GOP Leader Retires From House To Lead University

The Republican Party will lose a member of the House of Representatives following the announcement by Representative Bill Johnson of Ohio that he will be retiring from Congress.

Johnson posted his retirement announcement on the social media platform X on Tuesday, saying that he will be taking a job as the head of Youngstown State University, which is located in his home state.

As he wrote:

“After much thought and prayerful deliberation, I have accepted the offer to lead Youngstown State University and will not be seeking an 8th term in Congress.
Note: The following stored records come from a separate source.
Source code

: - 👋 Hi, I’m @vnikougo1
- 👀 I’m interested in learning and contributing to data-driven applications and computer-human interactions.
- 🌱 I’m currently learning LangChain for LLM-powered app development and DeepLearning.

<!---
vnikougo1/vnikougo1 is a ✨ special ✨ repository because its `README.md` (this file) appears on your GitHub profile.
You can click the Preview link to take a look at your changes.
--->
“As I’ve stated previously, I wasn’t looking for another job, because I love the one I have serving the people of Eastern Ohio in the U.S. House. This was an extremely difficult decision.”
The 69-year-old Johnson was first elected to the House of Representatives back in 2010. He represents the 6th Congressional District in Ohio.
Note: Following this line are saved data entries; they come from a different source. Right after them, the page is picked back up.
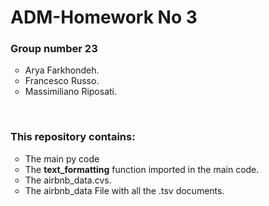 <H1>ADM-Homework No 3</H3>

<H3>Group number 23</H3>
  <ul>
    <li type="circle">Arya Farkhondeh.</li>
    <li type="circle">Francesco Russo.</li>
    <li type="circle">Massimiliano Riposati.</li>
  </ul>
<br>
<H3>This repository contains:</H3>
  <ul>
    <li type="circle">The main py code</li>
    <li type="circle">The <b>text_formatting</b> function imported in the main code.</li>
    <li type="circle">The airbnb_data.cvs.</li>
    <li type="circle">The airbnb_data File with all the .tsv documents.</li>
  </ul>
Before joining Congress, Johnson worked in electronics and information technology in business. He’s also a veteran of the Air Force.

In the House, Johnson is a member of both the Committee on Energy and Commerce as well as the Budget Committee. He also sits on three subcommittees of the Energy and Commerce Committee.
His retirement message on X continued:

“This is not a goodbye, however. I will continue serving in the House for several more months, and you will see no let up. My offices are open and my staff remains ready to serve you.”
Despite announcing he will retire, Johnson didn’t mention a specific date that he would be stepping down from the position. That will need to happen first before his seat can be filled.

By Ohio law, the governor must call for a special election to be held to fill the remainder of Johnson’s term, which will run through early 2025. Whoever wins the special election, then, would need to run for election again in 2024 if he or she wanted to serve in the seat for the long term.

The early favorite to win that seat is Michael Rulli, who’s a state senator. He’s mentioned in the past that he was considering a run for Congress, and this might be his golden opportunity to get his foot in the door without having to face any real stiff competition – since he won’t have to run in a general election against a Democrat.

Johnson actually wasn’t the only member of the House to announce their retirement on Tuesday. Democratic Representative Anna Eshoo from California also announced that she will be stepping aside that day.

In a video that she posted to her social media pages, the 80-year-old Eshoo said:

“I’m choosing this beautiful season of Thanksgiving to announce that I will not seek reelection, and I do so with a heart filled with unending gratitude to you, my magnificent constituents.”
Eshoo, though, will serve out the remainder of her current term. In other words, she won’t be stepping aside like Johnson will; she just won’t be running for re-election next year.